Птиц было уже мало, -- одни дрозды стаями, с веселым,
притворно-яростным взвизгиваньем и сытым квохтаньем, перелетали там и сям; в
лесу было пусто, просторно, лес был не частый, далеко видный насквозь,
солнечный. Мы шли то под старыми березами, то по широким полянам, на которых
вольно и свободно стояли могучие ветвистые дубы, уже далеко не такие темные,
как летом, с поредевшей и подсохшей листвой. Мы шли в их пестрой тени, дыша
их сухим ароматом, по скользкой, сухой траве и глядели вперед, где {71}
жарко сияли более открытые поляны, а за ними канареечно желтела и трепетала
небольшая чаща молодой кленовой поросли. Когда мы вошли на тропинку,
пролегавшую среди этой чащи к пруду, из подседа, из лапчатых орешников,
вдруг с треском вырвался почти из под ног у нас золотисто-рыжий вальдшнеп.
Отец был так поражен столь ранним гостем, что даже растерялся, -- выстрелил,
разумеется, мгновенно, но промахнулся. Подивившись, откуда мог взяться в
такую пору вальдшнеп, и подосадовав на промах, он подошел к пруду, положив
ружье, присел на корячки и стал горстями пить. Потом, с удовольствием
отдуваясь и вытирая рукавом губы, лег на берегу и закурил. Вода в пруде была
чистая, прозрачная, особенная лесная вода, как есть вообще нечто особенное в
этих одиноких лесных прудах, почти никогда никем, кроме птицы и зверя, не
посещаемых. В ее светлой бездонности, похожей на какое-то зачарованное небо,
спокойно отражались, тонули верхушки окружавшего ее березового и дубового
леса, по которому с легким лепетом и шорохом тянул ветер с поля. И под этот
шорох, лежа с подставленной под головой рукой, отец закрыл глаза и задремал.

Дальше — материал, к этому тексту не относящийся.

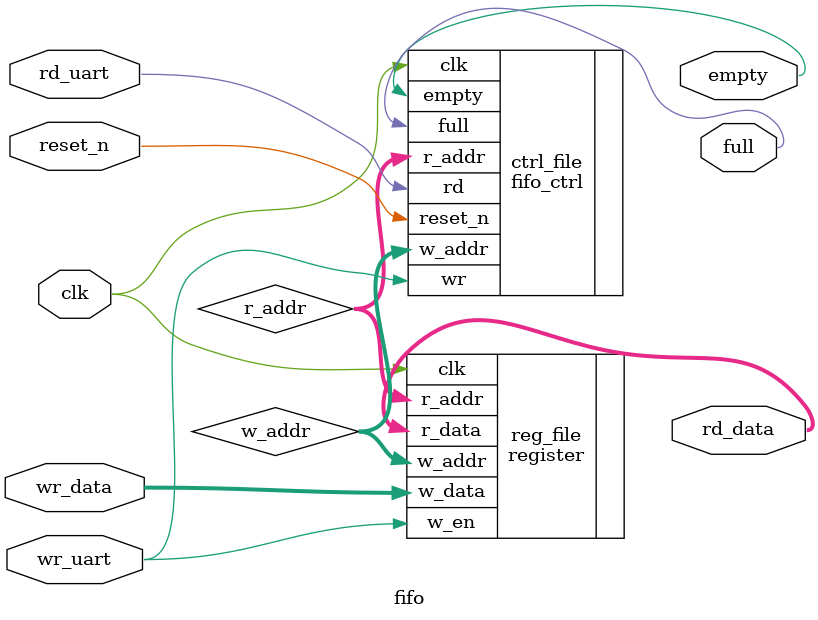
<source format=sv>
module fifo #(parameter ADDR_WIDTH = 8, DATA_WIDTH = 8) (
        // Inputs
        input  logic clk,
        input  logic reset_n,
        input  logic wr_uart, rd_uart,
        input  logic [DATA_WIDTH-1:0] wr_data,
        // Outputs
        output logic [DATA_WIDTH-1:0] rd_data,
        output logic full, empty
        );
        
        logic [ADDR_WIDTH-1:0] w_addr, r_addr;
        
        register #(.ADDR_WIDTH(ADDR_WIDTH), .DATA_WIDTH(DATA_WIDTH)) reg_file (
            .clk    (clk),
            .r_data (rd_data),
            .w_data (wr_data),
            .w_addr (w_addr),
            .r_addr (r_addr),
            .w_en   (wr_uart)       
        );    
        
        fifo_ctrl #(.ADDR_WIDTH(ADDR_WIDTH)) ctrl_file (
            .clk     (clk),
            .reset_n (reset_n),
            .wr      (wr_uart),
            .rd      (rd_uart),
            .full    (full),
            .empty   (empty),
            .w_addr  (w_addr),
            .r_addr  (r_addr)
        );

endmodule  
</source>
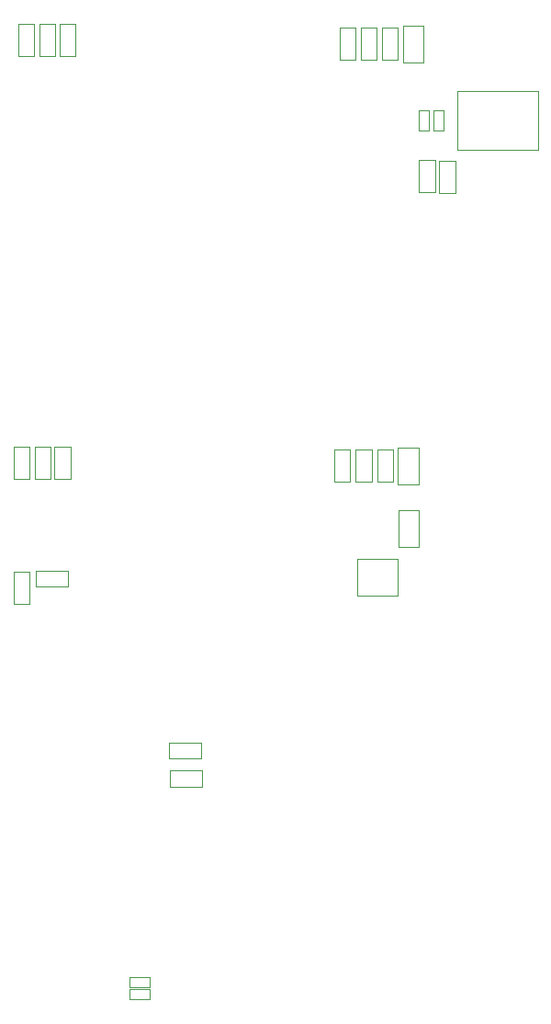
<source format=gbr>
%TF.GenerationSoftware,KiCad,Pcbnew,9.0.3*%
%TF.CreationDate,2025-09-16T11:45:41-04:00*%
%TF.ProjectId,5_COLD_TPC_Charge_Pre_Amp,355f434f-4c44-45f5-9450-435f43686172,rev?*%
%TF.SameCoordinates,Original*%
%TF.FileFunction,Other,User*%
%FSLAX46Y46*%
G04 Gerber Fmt 4.6, Leading zero omitted, Abs format (unit mm)*
G04 Created by KiCad (PCBNEW 9.0.3) date 2025-09-16 11:45:41*
%MOMM*%
%LPD*%
G01*
G04 APERTURE LIST*
%ADD10C,0.050000*%
G04 APERTURE END LIST*
D10*
%TO.C,C36*%
X274870000Y-157480000D02*
X276690000Y-157480000D01*
X274870000Y-158400000D02*
X274870000Y-157480000D01*
X276690000Y-157480000D02*
X276690000Y-158400000D01*
X276690000Y-158400000D02*
X274870000Y-158400000D01*
%TO.C,R19*%
X278510000Y-134730000D02*
X281470000Y-134730000D01*
X278510000Y-136190000D02*
X278510000Y-134730000D01*
X281470000Y-134730000D02*
X281470000Y-136190000D01*
X281470000Y-136190000D02*
X278510000Y-136190000D01*
%TO.C,C29*%
X301505000Y-76515000D02*
X302425000Y-76515000D01*
X301505000Y-78335000D02*
X301505000Y-76515000D01*
X302425000Y-76515000D02*
X302425000Y-78335000D01*
X302425000Y-78335000D02*
X301505000Y-78335000D01*
%TO.C,R3*%
X299610000Y-113370000D02*
X301510000Y-113370000D01*
X299610000Y-116730000D02*
X299610000Y-113370000D01*
X301510000Y-113370000D02*
X301510000Y-116730000D01*
X301510000Y-116730000D02*
X299610000Y-116730000D01*
%TO.C,C7*%
X268395000Y-68585000D02*
X269855000Y-68585000D01*
X268395000Y-71545000D02*
X268395000Y-68585000D01*
X269855000Y-68585000D02*
X269855000Y-71545000D01*
X269855000Y-71545000D02*
X268395000Y-71545000D01*
%TO.C,D1*%
X295820000Y-117830000D02*
X295820000Y-121230000D01*
X295820000Y-121230000D02*
X299540000Y-121230000D01*
X299540000Y-117830000D02*
X295820000Y-117830000D01*
X299540000Y-121230000D02*
X299540000Y-117830000D01*
%TO.C,C21*%
X293725000Y-107780000D02*
X295185000Y-107780000D01*
X293725000Y-110740000D02*
X293725000Y-107780000D01*
X295185000Y-107780000D02*
X295185000Y-110740000D01*
X295185000Y-110740000D02*
X293725000Y-110740000D01*
%TO.C,C22*%
X295695000Y-107780000D02*
X297155000Y-107780000D01*
X295695000Y-110740000D02*
X295695000Y-107780000D01*
X297155000Y-107780000D02*
X297155000Y-110740000D01*
X297155000Y-110740000D02*
X295695000Y-110740000D01*
%TO.C,C19*%
X266075000Y-107470000D02*
X267535000Y-107470000D01*
X266075000Y-110430000D02*
X266075000Y-107470000D01*
X267535000Y-107470000D02*
X267535000Y-110430000D01*
X267535000Y-110430000D02*
X266075000Y-110430000D01*
%TO.C,R18*%
X301540000Y-81090000D02*
X303000000Y-81090000D01*
X301540000Y-84050000D02*
X301540000Y-81090000D01*
X303000000Y-81090000D02*
X303000000Y-84050000D01*
X303000000Y-84050000D02*
X301540000Y-84050000D01*
%TO.C,R10*%
X264130000Y-118980000D02*
X265590000Y-118980000D01*
X264130000Y-121940000D02*
X264130000Y-118980000D01*
X265590000Y-118980000D02*
X265590000Y-121940000D01*
X265590000Y-121940000D02*
X264130000Y-121940000D01*
%TO.C,U6*%
X305060000Y-74707500D02*
X305060000Y-80112500D01*
X312470000Y-74707500D02*
X305060000Y-74707500D01*
X312470000Y-74707500D02*
X312470000Y-80112500D01*
X312470000Y-80112500D02*
X305060000Y-80112500D01*
%TO.C,R15*%
X299565000Y-107620000D02*
X301465000Y-107620000D01*
X299565000Y-110980000D02*
X299565000Y-107620000D01*
X301465000Y-107620000D02*
X301465000Y-110980000D01*
X301465000Y-110980000D02*
X299565000Y-110980000D01*
%TO.C,C6*%
X266545000Y-68585000D02*
X268005000Y-68585000D01*
X266545000Y-71545000D02*
X266545000Y-68585000D01*
X268005000Y-68585000D02*
X268005000Y-71545000D01*
X268005000Y-71545000D02*
X266545000Y-71545000D01*
%TO.C,C9*%
X296165000Y-68895000D02*
X297625000Y-68895000D01*
X296165000Y-71855000D02*
X296165000Y-68895000D01*
X297625000Y-68895000D02*
X297625000Y-71855000D01*
X297625000Y-71855000D02*
X296165000Y-71855000D01*
%TO.C,C8*%
X294195000Y-68895000D02*
X295655000Y-68895000D01*
X294195000Y-71855000D02*
X294195000Y-68895000D01*
X295655000Y-68895000D02*
X295655000Y-71855000D01*
X295655000Y-71855000D02*
X294195000Y-71855000D01*
%TO.C,C10*%
X298135000Y-68895000D02*
X299595000Y-68895000D01*
X298135000Y-71855000D02*
X298135000Y-68895000D01*
X299595000Y-68895000D02*
X299595000Y-71855000D01*
X299595000Y-71855000D02*
X298135000Y-71855000D01*
%TO.C,C32*%
X303395000Y-81135000D02*
X304855000Y-81135000D01*
X303395000Y-84095000D02*
X303395000Y-81135000D01*
X304855000Y-81135000D02*
X304855000Y-84095000D01*
X304855000Y-84095000D02*
X303395000Y-84095000D01*
%TO.C,R5*%
X300035000Y-68735000D02*
X301935000Y-68735000D01*
X300035000Y-72095000D02*
X300035000Y-68735000D01*
X301935000Y-68735000D02*
X301935000Y-72095000D01*
X301935000Y-72095000D02*
X300035000Y-72095000D01*
%TO.C,C20*%
X267925000Y-107470000D02*
X269385000Y-107470000D01*
X267925000Y-110430000D02*
X267925000Y-107470000D01*
X269385000Y-107470000D02*
X269385000Y-110430000D01*
X269385000Y-110430000D02*
X267925000Y-110430000D01*
%TO.C,R12*%
X266170000Y-118910000D02*
X269130000Y-118910000D01*
X266170000Y-120370000D02*
X266170000Y-118910000D01*
X269130000Y-118910000D02*
X269130000Y-120370000D01*
X269130000Y-120370000D02*
X266170000Y-120370000D01*
%TO.C,C28*%
X302845000Y-76515000D02*
X303765000Y-76515000D01*
X302845000Y-78335000D02*
X302845000Y-76515000D01*
X303765000Y-76515000D02*
X303765000Y-78335000D01*
X303765000Y-78335000D02*
X302845000Y-78335000D01*
%TO.C,C5*%
X264605000Y-68585000D02*
X266065000Y-68585000D01*
X264605000Y-71545000D02*
X264605000Y-68585000D01*
X266065000Y-68585000D02*
X266065000Y-71545000D01*
X266065000Y-71545000D02*
X264605000Y-71545000D01*
%TO.C,C23*%
X297665000Y-107780000D02*
X299125000Y-107780000D01*
X297665000Y-110740000D02*
X297665000Y-107780000D01*
X299125000Y-107780000D02*
X299125000Y-110740000D01*
X299125000Y-110740000D02*
X297665000Y-110740000D01*
%TO.C,R35*%
X278590000Y-137330000D02*
X281550000Y-137330000D01*
X278590000Y-138790000D02*
X278590000Y-137330000D01*
X281550000Y-137330000D02*
X281550000Y-138790000D01*
X281550000Y-138790000D02*
X278590000Y-138790000D01*
%TO.C,C37*%
X274870000Y-156350000D02*
X276690000Y-156350000D01*
X274870000Y-157270000D02*
X274870000Y-156350000D01*
X276690000Y-156350000D02*
X276690000Y-157270000D01*
X276690000Y-157270000D02*
X274870000Y-157270000D01*
%TO.C,C18*%
X264135000Y-107470000D02*
X265595000Y-107470000D01*
X264135000Y-110430000D02*
X264135000Y-107470000D01*
X265595000Y-107470000D02*
X265595000Y-110430000D01*
X265595000Y-110430000D02*
X264135000Y-110430000D01*
%TD*%
M02*

</source>
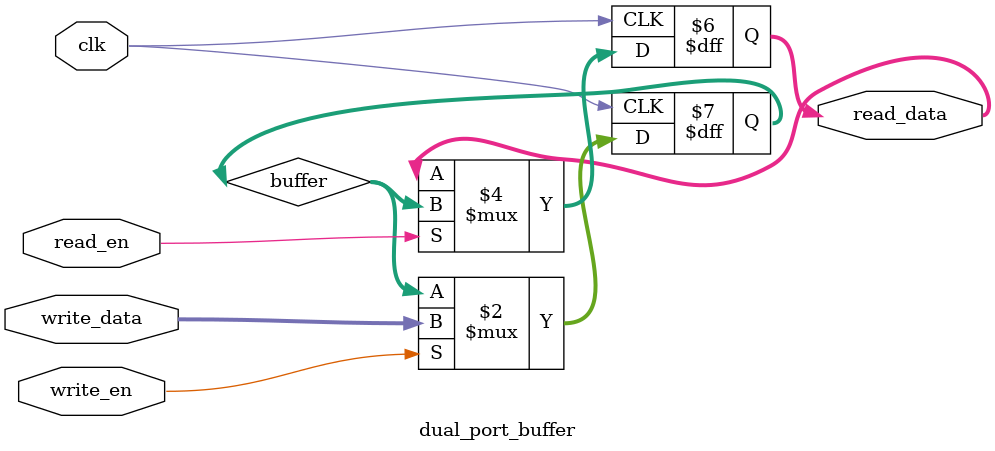
<source format=sv>
module dual_port_buffer (
    input wire clk,
    input wire [31:0] write_data,
    input wire write_en,
    input wire read_en,
    output reg [31:0] read_data
);
    reg [31:0] buffer;
    
    always @(posedge clk) begin
        if (write_en)
            buffer <= write_data;
        if (read_en)
            read_data <= buffer;
    end
endmodule
</source>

Джальма тоже напилась в пруде, потом бухнулась в него, немножко проплыла,
осторожно держа голову над водой с повисшими, как лопухи, ушами, и, внезапно
повернув назад, как бы испугавшись глубины, быстро выскочила на берег и
крепко встряхнулась, осыпав нас брызгами. Теперь, высунув длинный красный
язык, она сидела возле отца, то вопросительно посматривая на меня, то
нетерпеливо оглядываясь по сторонам... Я встал и бесцельно побрел среди
деревьев в ту сторону, откуда мы подходили к лесу по овсяному полю...
"XXI"
Там, за опушкой, за стволами, из-под лиственного навеса, сухо блестел и
желтел полевой простор, откуда тянуло теплом, светом, счастьем последних
летних дней. Вправо от меня всплывало из-за деревьев, неправильно и чудесно
круглилось в синеве, медленно текло и менялось неизвестно откуда взявшееся
большое белое облако. Пройдя несколько шагов, я тоже лег на землю, на
скользкую траву, среди разбросанных, как бы гуляющих вокруг меня светлых,
солнечных деревьев, в легкой тени двух сросшихся берез, двух белоствольных
сестер в сероватой мелкой листве с сережками, тоже подставил руку под голову
и стал смотреть то в поле, сиявшее и ярко желтевшее за стволами, то на это
облако. Мягко тянуло с поля сушью, зноем, светлый лес трепетал, струился,
слышался его дремотный, как будто куда-то бегущий шум.